PROBLEM REQUIREMENTS:
The response should consist of every line below, restated exactly, with no pictures.

Dataset entries
***

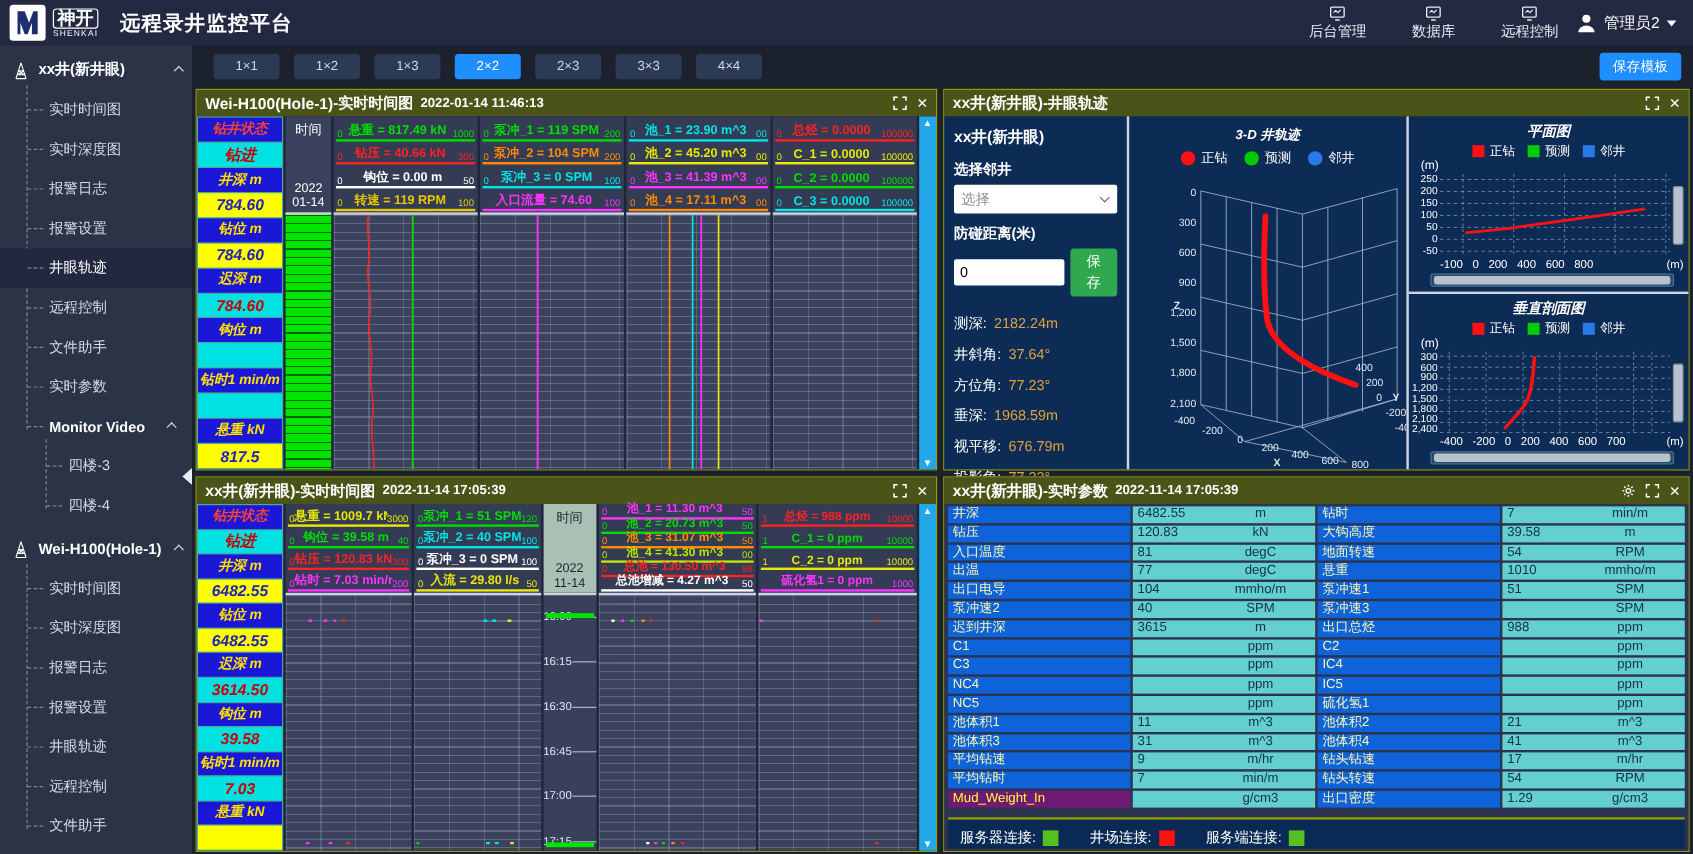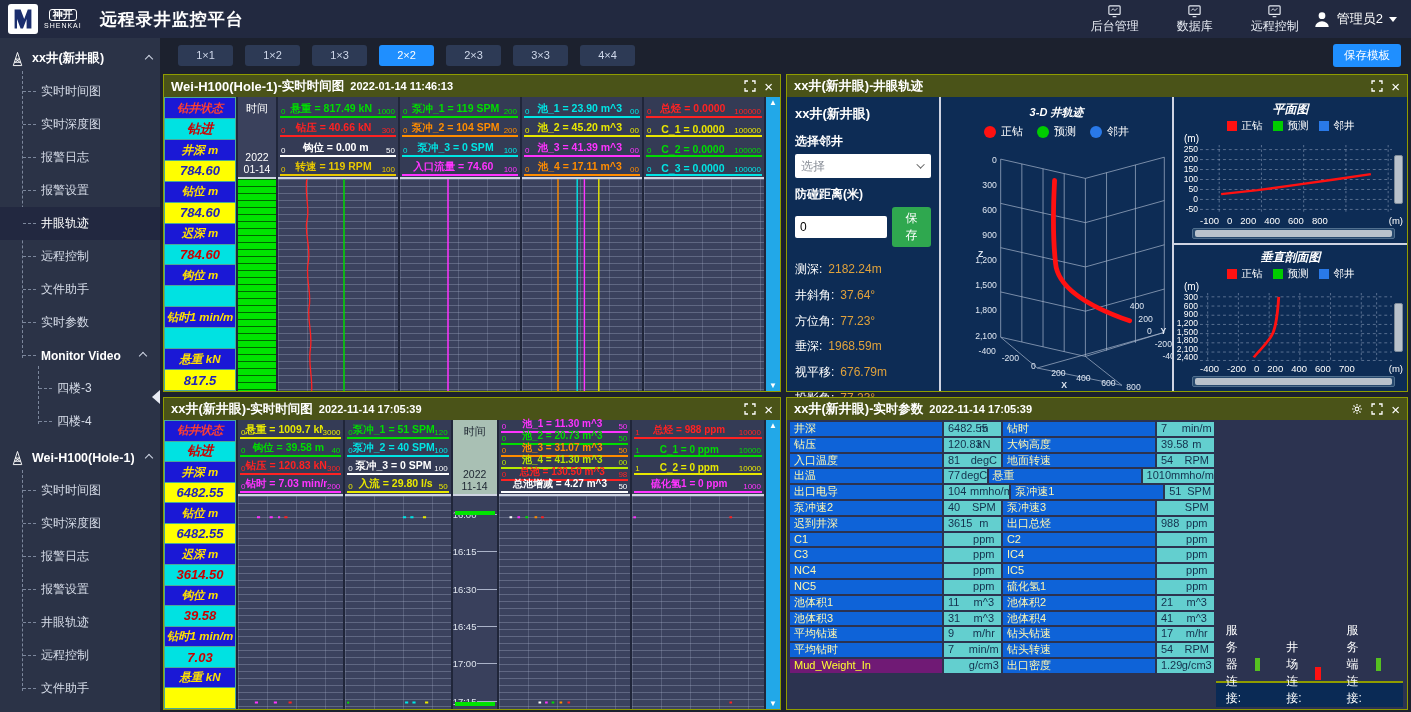--- a/index.html
+++ b/index.html
@@ -3,21 +3,21 @@
 <meta charset="utf-8">
 <style>
   *{margin:0;padding:0;box-sizing:border-box;}
   html,body{width:1411px;height:712px;overflow:hidden;background:#1c212e;
     font-family:"Liberation Sans","DejaVu Sans",sans-serif;}
   .app{width:1411px;height:712px;display:flex;flex-direction:column;}
   
   header{height:38px;background:#222940;display:flex;align-items:center;color:#fff;flex:0 0 38px;}
   .logo-box{width:30px;height:30px;background:#fff;border-radius:3px;margin:0 6px 0 8px;display:flex;align-items:center;justify-content:center;}
   .brand{display:flex;flex-direction:column;align-items:center;margin-right:18px;line-height:1;}
-  .brand .cn{font-size:10px;font-weight:bold;border:1.5px solid #fff;border-radius:3px;padding:0 3px;font-family:Liberation Serif, serif;}
+  .brand .cn{font-size:15px;font-weight:bold;border:1.5px solid #fff;border-radius:3px;padding:0 3px;}
   .brand .en{font-size:7px;letter-spacing:1px;margin-top:1px;}
   .app-title{font-size:17px;font-weight:bold;letter-spacing:1px;}
   .hnav{margin-left:auto;display:flex;gap:38px;margin-right:14px;}
   .hnav-item{display:flex;flex-direction:column;align-items:center;font-size:12px;color:#e8ecf4;cursor:pointer;line-height:1.2;}
   .hnav-item svg{width:15px;height:15px;}
   .huser{display:flex;align-items:center;gap:6px;font-size:13px;margin-right:14px;}
   .huser svg{width:18px;height:18px;}
   .dcaret{width:0;height:0;border-left:4px solid transparent;border-right:4px solid transparent;border-top:5px solid #fff;}
   
   .shell{flex:1;display:flex;min-height:0;position:relative;}
@@ -123,21 +123,21 @@
   .mc-yticks{width:22px;display:flex;flex-direction:column;justify-content:space-between;align-items:flex-end;font-size:8.5px;padding-right:2px;line-height:1;}
   .mc-plot{flex:1;position:relative;}
   .mc-plot svg{position:absolute;inset:0;width:100%;height:100%;}
   .mc-vscroll{width:9px;margin-left:2px;display:flex;}
   .mc-vscroll .vthumb{width:9px;height:70%;margin:auto 0;background:#b9c2cc;border:1px solid #7e8b99;border-radius:2px;}
   .mc-xticks{display:flex;justify-content:space-between;font-size:9.5px;padding:1px 0 1px 22px;}
   .mc-hscroll{height:11px;background:#27496e;border:1px solid #51708f;border-radius:2px;margin:1px 8px 2px 14px;display:flex;}
   .mc-hscroll .hthumb{flex:1;margin:1px 2px;background:#b9c2cc;border-radius:2px;}
   .axis3d{fill:#dfe7f2;font-size:9px;}
   
-  .ptable{flex:1;display:flex;flex-direction:row;background:#2c3350;padding:2px 3px;gap:2px;}
+  .ptable{flex:1;display:flex;flex-direction:column;background:#2c3350;padding:2px 3px;gap:2px;}
   .prow{display:flex;gap:2px;height:13.8px;flex:0 0 13.8px;}
   .pname{width:152px;flex:0 0 152px;background:#0e63d8;color:#fdf6b0;font-size:11px;line-height:13.8px;padding-left:4px;white-space:nowrap;overflow:hidden;}
   .pname.mudw{background:#701a75;color:#ffff30;}
   .pvu{flex:1;background:#63cfcf;color:#14304d;font-size:11px;line-height:13.8px;display:flex;}
   .pval{padding-left:4px;width:40%;}
   .punit{width:60%;text-align:center;}
   .pfoot{margin-top:auto;height:26px;flex:0 0 26px;background:#0a2a55;border-top:2px solid #8f9c00;display:flex;align-items:flex-end;padding-left:10px;gap:4px;color:#fff;font-size:12px;}
   .fitem{display:flex;align-items:center;gap:6px;margin-right:22px;}
   .fsq{width:13px;height:13px;}
 </style>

***

PROBLEM SOLUTION:
--- a/index.html
+++ b/index.html
@@ -3,21 +3,21 @@
 <meta charset="utf-8">
 <style>
   *{margin:0;padding:0;box-sizing:border-box;}
   html,body{width:1411px;height:712px;overflow:hidden;background:#1c212e;
     font-family:"Liberation Sans","DejaVu Sans",sans-serif;}
   .app{width:1411px;height:712px;display:flex;flex-direction:column;}
   
   header{height:38px;background:#222940;display:flex;align-items:center;color:#fff;flex:0 0 38px;}
   .logo-box{width:30px;height:30px;background:#fff;border-radius:3px;margin:0 6px 0 8px;display:flex;align-items:center;justify-content:center;}
   .brand{display:flex;flex-direction:column;align-items:center;margin-right:18px;line-height:1;}
-  .brand .cn{font-size:10px;font-weight:bold;border:1.5px solid #fff;border-radius:3px;padding:0 3px;font-family:Liberation Serif, serif;}
+  .brand .cn{font-size:15px;font-weight:bold;border:1.5px solid #fff;border-radius:3px;padding:0 3px;}
   .brand .en{font-size:7px;letter-spacing:1px;margin-top:1px;}
   .app-title{font-size:17px;font-weight:bold;letter-spacing:1px;}
   .hnav{margin-left:auto;display:flex;gap:38px;margin-right:14px;}
   .hnav-item{display:flex;flex-direction:column;align-items:center;font-size:12px;color:#e8ecf4;cursor:pointer;line-height:1.2;}
   .hnav-item svg{width:15px;height:15px;}
   .huser{display:flex;align-items:center;gap:6px;font-size:13px;margin-right:14px;}
   .huser svg{width:18px;height:18px;}
   .dcaret{width:0;height:0;border-left:4px solid transparent;border-right:4px solid transparent;border-top:5px solid #fff;}
   
   .shell{flex:1;display:flex;min-height:0;position:relative;}
@@ -123,21 +123,21 @@
   .mc-yticks{width:22px;display:flex;flex-direction:column;justify-content:space-between;align-items:flex-end;font-size:8.5px;padding-right:2px;line-height:1;}
   .mc-plot{flex:1;position:relative;}
   .mc-plot svg{position:absolute;inset:0;width:100%;height:100%;}
   .mc-vscroll{width:9px;margin-left:2px;display:flex;}
   .mc-vscroll .vthumb{width:9px;height:70%;margin:auto 0;background:#b9c2cc;border:1px solid #7e8b99;border-radius:2px;}
   .mc-xticks{display:flex;justify-content:space-between;font-size:9.5px;padding:1px 0 1px 22px;}
   .mc-hscroll{height:11px;background:#27496e;border:1px solid #51708f;border-radius:2px;margin:1px 8px 2px 14px;display:flex;}
   .mc-hscroll .hthumb{flex:1;margin:1px 2px;background:#b9c2cc;border-radius:2px;}
   .axis3d{fill:#dfe7f2;font-size:9px;}
   
-  .ptable{flex:1;display:flex;flex-direction:row;background:#2c3350;padding:2px 3px;gap:2px;}
+  .ptable{flex:1;display:flex;flex-direction:column;background:#2c3350;padding:2px 3px;gap:2px;}
   .prow{display:flex;gap:2px;height:13.8px;flex:0 0 13.8px;}
   .pname{width:152px;flex:0 0 152px;background:#0e63d8;color:#fdf6b0;font-size:11px;line-height:13.8px;padding-left:4px;white-space:nowrap;overflow:hidden;}
   .pname.mudw{background:#701a75;color:#ffff30;}
   .pvu{flex:1;background:#63cfcf;color:#14304d;font-size:11px;line-height:13.8px;display:flex;}
   .pval{padding-left:4px;width:40%;}
   .punit{width:60%;text-align:center;}
   .pfoot{margin-top:auto;height:26px;flex:0 0 26px;background:#0a2a55;border-top:2px solid #8f9c00;display:flex;align-items:flex-end;padding-left:10px;gap:4px;color:#fff;font-size:12px;}
   .fitem{display:flex;align-items:center;gap:6px;margin-right:22px;}
   .fsq{width:13px;height:13px;}
 </style>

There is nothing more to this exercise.